High-Efficiency Grid-Connected Hybrid PV-Wind-Battery Energy System Using Multi-Level Inverter for Residential Applications

The global energy sector is undergoing a significant transformation driven by the need to reduce carbon emissions, enhance energy reliability, and promote decentralized power systems. In this context, hybrid renewable energy systems (HRES) are emerging as a viable solution to overcome the intermittency and variability associated with standalone renewable sources. This study presents the design, modeling, and simulation of a grid-connected hybrid energy system that integrates solar photovoltaic (PV) power, offshore wind energy, and battery energy storage to meet the dynamic energy requirements of residential households. The proposed architecture utilizes a multi-level inverter (MLI) to convert regulated DC power into high-quality AC output with negligible harmonic distortion, thus ensuring compatibility with grid standards and improving power delivery efficiency.

To ensure optimal power extraction from the renewable sources under varying irradiance and wind conditions, advanced Maximum Power Point Tracking (MPPT) algorithms are employed across both the PV and wind subsystems. A coordinated energy management system governs the operation of the inverter, battery, and DC-DC converters to balance generation, storage, and load demands dynamically. The system simulation is carried out using MATLAB/Simulink, accounting for real-world fluctuations in solar radiation and wind speed. Results indicate that the system consistently meets a residential load of 120 W while achieving a peak AC output of 237.5 W with 0.00% Total Harmonic Distortion (THD). The energy harvested from the PV and wind systems amounts to 146 kWh and 136.7 kWh respectively, confirming the system’s capacity for long-term energy self-sufficiency.

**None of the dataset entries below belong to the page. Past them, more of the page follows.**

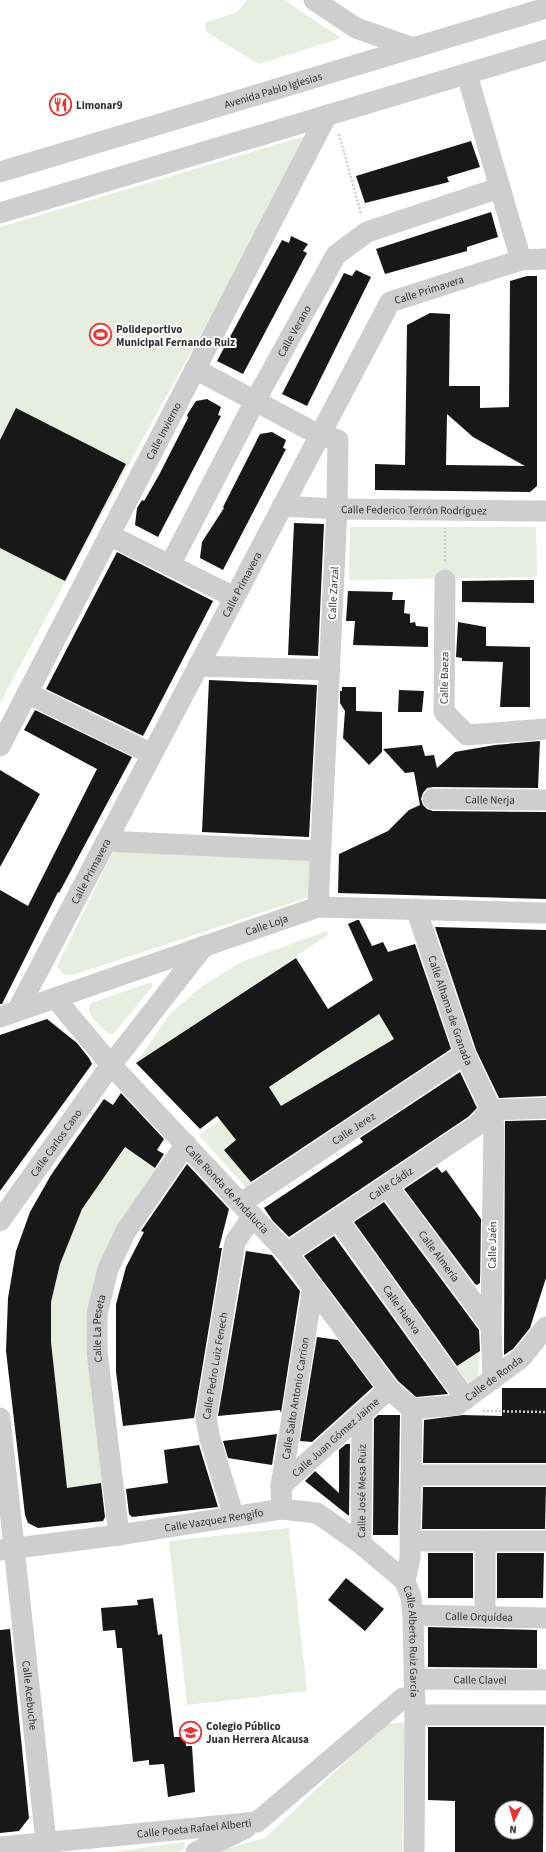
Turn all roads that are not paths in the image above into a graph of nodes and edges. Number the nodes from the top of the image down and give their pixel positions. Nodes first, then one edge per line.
1 (314, 0) edge
2 (546, 8) edge
3 (356, 28) junction
4 (414, 48) junction
5 (546, 50) edge
6 (354, 66) junction
7 (465, 74) junction
8 (330, 114) junction
9 (0, 172) edge
10 (499, 188) junction
11 (0, 213) edge
12 (546, 259) edge
13 (521, 260) junction
14 (195, 369) junction
15 (255, 401) junction
16 (319, 435) junction
17 (282, 506) junction
18 (338, 509) junction
19 (546, 510) edge
20 (109, 535) junction
21 (170, 565) junction
22 (445, 580) road end
23 (234, 597) junction
24 (198, 666) junction
25 (330, 670) junction
26 (28, 693) junction
27 (546, 728) edge
28 (0, 746) edge
29 (152, 754) junction
30 (433, 799) dead end
31 (546, 800) edge
32 (106, 841) junction
33 (321, 851) junction
34 (318, 906) junction
35 (416, 909) junction
36 (546, 913) edge
37 (204, 946) junction
38 (55, 998) junction
39 (9, 1014) edge
40 (465, 1054) junction
41 (111, 1065) junction
42 (546, 1108) edge
43 (490, 1110) junction
44 (186, 1144) junction
45 (388, 1186) junction
46 (247, 1210) junction
47 (338, 1220) junction
48 (0, 1221) edge
49 (287, 1253) junction
50 (313, 1287) junction
51 (491, 1326) junction
52 (546, 1327) edge
53 (492, 1379) junction
54 (389, 1389) junction
55 (466, 1399) junction
56 (412, 1409) junction
57 (362, 1414) junction
58 (0, 1418) edge
59 (411, 1475) junction
60 (546, 1475) edge
61 (281, 1486) junction
62 (282, 1509) junction
63 (234, 1517) junction
64 (119, 1535) junction
65 (410, 1541) junction
66 (485, 1541) junction
67 (546, 1541) edge
68 (361, 1544) junction
69 (7, 1549) edge
70 (406, 1581) junction
71 (413, 1615) junction
72 (485, 1616) junction
73 (546, 1618) edge
74 (546, 1680) edge
75 (414, 1697) junction
76 (546, 1715) edge
77 (257, 1822) junction
78 (46, 1842) junction
79 (0, 1848) edge
80 (196, 1852) edge
81 (414, 1852) edge

1 - 3 street
2 - 4 street, Avenida Pablo Iglesias
3 - 4 street
3 - 6 street
4 - 6 street, Avenida Pablo Iglesias
5 - 7 street
6 - 9 street, Avenida Pablo Iglesias
7 - 8 street
7 - 10 street
8 - 11 street
8 - 14 street, Calle Invierno
10 - 13 street
10 - 15 street, Calle Verano
12 - 13 street, Calle Primavera
13 - 16 street, Calle Primavera
14 - 15 street, Calle Zarzal
14 - 20 street, Calle Invierno
15 - 16 street, Calle Zarzal
15 - 21 street, Calle Verano
16 - 17 street, Calle Primavera
16 - 18 street, Calle Zarzal
17 - 18 street, Calle Federico Terrón Rodríguez
17 - 23 street, Calle Primavera
18 - 19 street, Calle Federico Terrón Rodríguez
18 - 25 street, Calle Zarzal
20 - 21 street
20 - 26 street, Calle Invierno
21 - 23 street
22 - 27 street, Calle Baeza
23 - 24 street, Calle Primavera
24 - 25 street
24 - 29 street, Calle Primavera
25 - 33 street, Calle Zarzal
26 - 28 street, Calle Invierno
26 - 29 street
29 - 32 street, Calle Primavera
30 - 31 street, Calle Nerja
32 - 33 street
32 - 39 street, Calle Primavera
33 - 34 street, Calle Zarzal
34 - 35 street, Calle Loja
34 - 37 street, Calle Loja
35 - 36 street, Calle Loja
35 - 40 street, Calle Alhama de Granada
37 - 38 street, Calle Loja
37 - 41 street, Calle Carlos Cano
38 - 39 street, Calle Loja
38 - 41 street, Calle Ronda de Andalucia
40 - 43 street, Calle Alhama de Granada
40 - 46 street, Calle Jerez
41 - 44 street, Calle Ronda de Andalucia
41 - 48 street, Calle Carlos Cano
42 - 43 street
43 - 45 street, Calle Cádiz
43 - 51 street, Calle Jaén
44 - 46 street, Calle Ronda de Andalucia
44 - 64 street, Calle La Peseta
45 - 47 street, Calle Cádiz
45 - 51 street, Calle Almería
46 - 49 street, Calle Ronda de Andalucia
46 - 63 street, Calle Pedro Luiz Fenech
47 - 49 street, Calle Cádiz
47 - 55 street, Calle Huelva
49 - 50 street, Calle Ronda de Andalucia
50 - 54 street, Calle Ronda de Andalucia
50 - 61 street, Calle Salto Antonio Carrion
51 - 53 street, Calle Jaén
52 - 53 street, Calle de Ronda
53 - 55 street, Calle de Ronda
54 - 56 street
54 - 57 street, Calle Juan Gómez Jaime
55 - 56 street, Calle de Ronda
56 - 59 street, Calle Alberto Ruiz García
57 - 61 street, Calle Juan Gómez Jaime
57 - 68 street, Calle José Mesa Ruiz
58 - 69 street
59 - 60 street
59 - 65 street, Calle Alberto Ruiz García
61 - 62 street, Calle Salto Antonio Carrion
62 - 63 street, Calle Vazquez Rengifo
62 - 68 street, Calle Vazquez Rengifo
63 - 64 street, Calle Vazquez Rengifo
64 - 69 street, Calle Vazquez Rengifo
65 - 66 street
65 - 70 street, Calle Alberto Ruiz García
66 - 67 street
66 - 72 street
68 - 70 street, Calle Vazquez Rengifo
69 - 78 street, Calle Acebuche
70 - 71 street, Calle Alberto Ruiz García
71 - 72 street, Calle Orquídea
71 - 75 street, Calle Alberto Ruiz García
72 - 73 street, Calle Orquídea
74 - 75 street, Calle Clavel
75 - 76 street
75 - 77 street, Calle Poeta Rafael Alberti
75 - 81 street, Calle Alberto Ruiz García
77 - 78 street, Calle Poeta Rafael Alberti
77 - 80 street
78 - 79 street, Calle Poeta Rafael Alberti

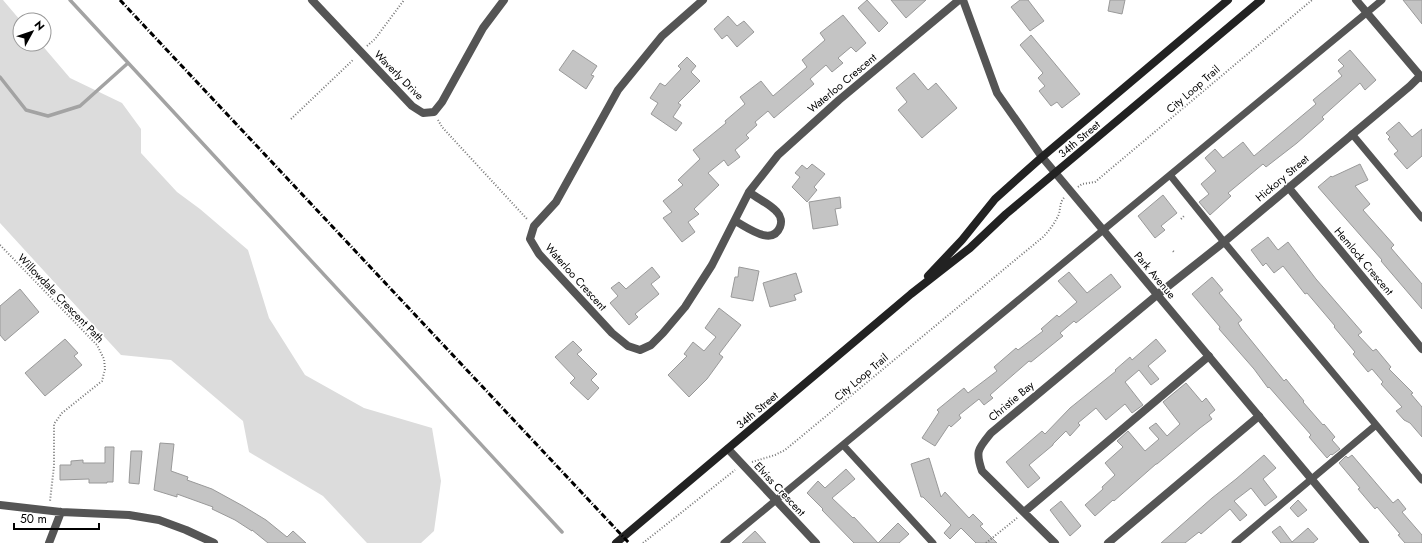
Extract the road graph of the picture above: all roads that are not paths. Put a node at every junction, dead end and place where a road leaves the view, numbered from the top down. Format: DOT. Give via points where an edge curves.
graph roads {
  1 [pos="312,0"];
  2 [pos="504,0"];
  3 [pos="703,0"];
  4 [pos="959,0"];
  5 [pos="963,0"];
  6 [pos="1228,0"];
  7 [pos="1261,0"];
  8 [pos="1356,0"];
  9 [pos="1382,0"];
  10 [pos="1367,13"];
  11 [pos="1421,77"];
  12 [pos="1352,134"];
  13 [pos="1042,157"];
  14 [pos="1055,173"];
  15 [pos="1170,175"];
  16 [pos="1288,187"];
  17 [pos="749,192"];
  18 [pos="1422,218"];
  19 [pos="735,221"];
  20 [pos="1103,230"];
  21 [pos="1224,242"];
  22 [pos="911,294"];
  23 [pos="1157,294"];
  24 [pos="1422,349"];
  25 [pos="1209,356"];
  26 [pos="1259,416"];
  27 [pos="1376,425"];
  28 [pos="843,445"];
  29 [pos="728,449"];
  30 [pos="1311,479"];
  31 [pos="1422,480"];
  32 [pos="775,500"];
  33 [pos="0,505"];
  34 [pos="61,512"];
  35 [pos="1024,512"];
  36 [pos="1363,542"];
  37 [pos="49,543"];
  38 [pos="214,543"];
  39 [pos="616,543"];
  40 [pos="724,543"];
  41 [pos="816,543"];
  42 [pos="933,543"];
  43 [pos="1055,543"];
  44 [pos="1108,543"];
  45 [pos="1235,543"];
  1 -- 2 [label="street, Waverly Drive" via="412,106 423,113 434,112 483,28"];
  3 -- 19 [label="street, Waterloo Crescent" via="662,36 618,90 556,202 534,226 530,239 539,254 612,333 628,346 640,350 663,333 685,307 712,265"];
  4 -- 17 [label="street, Waterloo Crescent" via="802,131 778,155"];
  5 -- 13 [label="street, Park Avenue" via="997,93"];
  6 -- 13 [label="main road, 34th Street"];
  7 -- 14 [label="main road, 34th Street"];
  8 -- 10 [label="street"];
  9 -- 10 [label="lane"];
  10 -- 11 [label="street"];
  10 -- 15 [label="lane"];
  11 -- 12 [label="street, Hickory Street"];
  12 -- 16 [label="street, Hickory Street"];
  12 -- 18 [label="lane"];
  13 -- 14 [label="street, Park Avenue"];
  13 -- 22 [label="main road, 34th Street" via="995,199 962,240"];
  14 -- 20 [label="street, Park Avenue"];
  14 -- 22 [label="main road, 34th Street" via="970,248"];
  15 -- 20 [label="lane"];
  15 -- 21 [label="lane"];
  16 -- 21 [label="street, Hickory Street"];
  16 -- 24 [label="street, Hemlock Crescent"];
  17 -- 19 [label="street, Waterloo Crescent"];
  17 -- 19 [label="street" via="778,213 781,221 779,228 769,237"];
  20 -- 23 [label="street, Park Avenue"];
  20 -- 28 [label="lane"];
  21 -- 23 [label="street, Hickory Street"];
  21 -- 27 [label="lane"];
  22 -- 29 [label="main road, 34th Street"];
  23 -- 25 [label="street, Park Avenue"];
  23 -- 35 [label="street, Christie Bay" via="990,433 980,446 978,458 982,471"];
  25 -- 26 [label="street, Park Avenue"];
  25 -- 35 [label="street"];
  26 -- 30 [label="street, Park Avenue"];
  26 -- 44 [label="street"];
  27 -- 30 [label="lane"];
  27 -- 31 [label="lane"];
  28 -- 32 [label="lane"];
  28 -- 42 [label="lane"];
  29 -- 32 [label="street, Elviss Crescent"];
  29 -- 39 [label="main road, 34th Street"];
  30 -- 36 [label="street, Park Avenue"];
  30 -- 45 [label="lane"];
  32 -- 40 [label="lane"];
  32 -- 41 [label="street, Elviss Crescent"];
  33 -- 34 [label="street"];
  34 -- 37 [label="street"];
  34 -- 38 [label="street" via="130,515 159,520"];
  35 -- 43 [label="street, Christie Bay"];
}
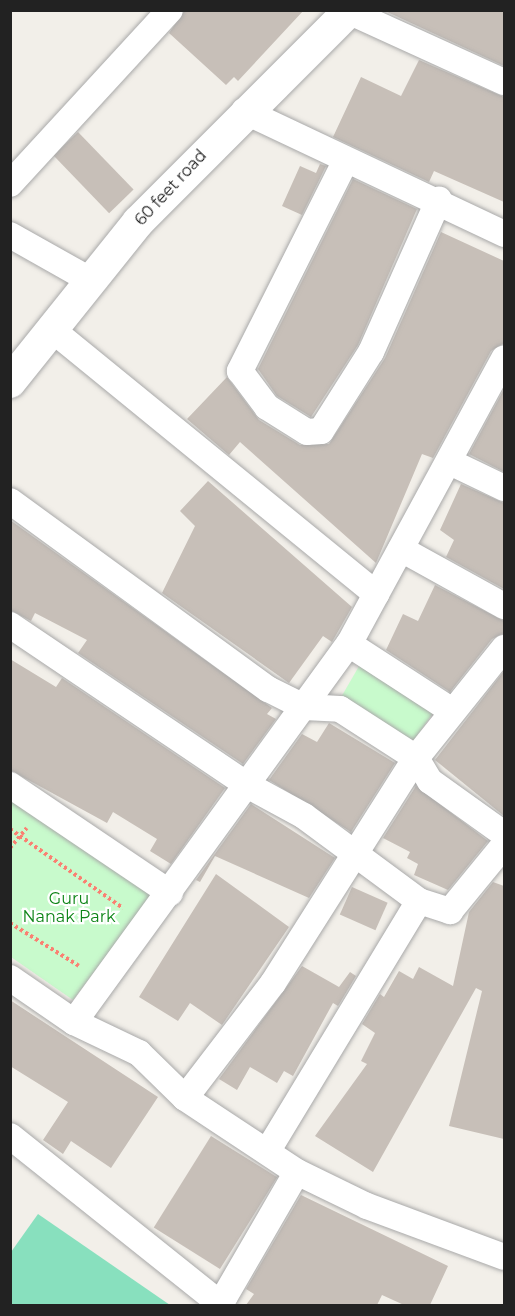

The integration of a battery storage unit enhances resilience by storing surplus energy during peak generation and supplying power during low renewable availability. Furthermore, the modular design of the multi-level inverter enables scalability, making the system adaptable for different load sizes and geographic locations. This research underscores the feasibility and effectiveness of hybrid renewable configurations in delivering clean, reliable, and grid-compliant electricity for residential applications, thereby contributing to the broader goals of sustainable energy development and smart grid integration.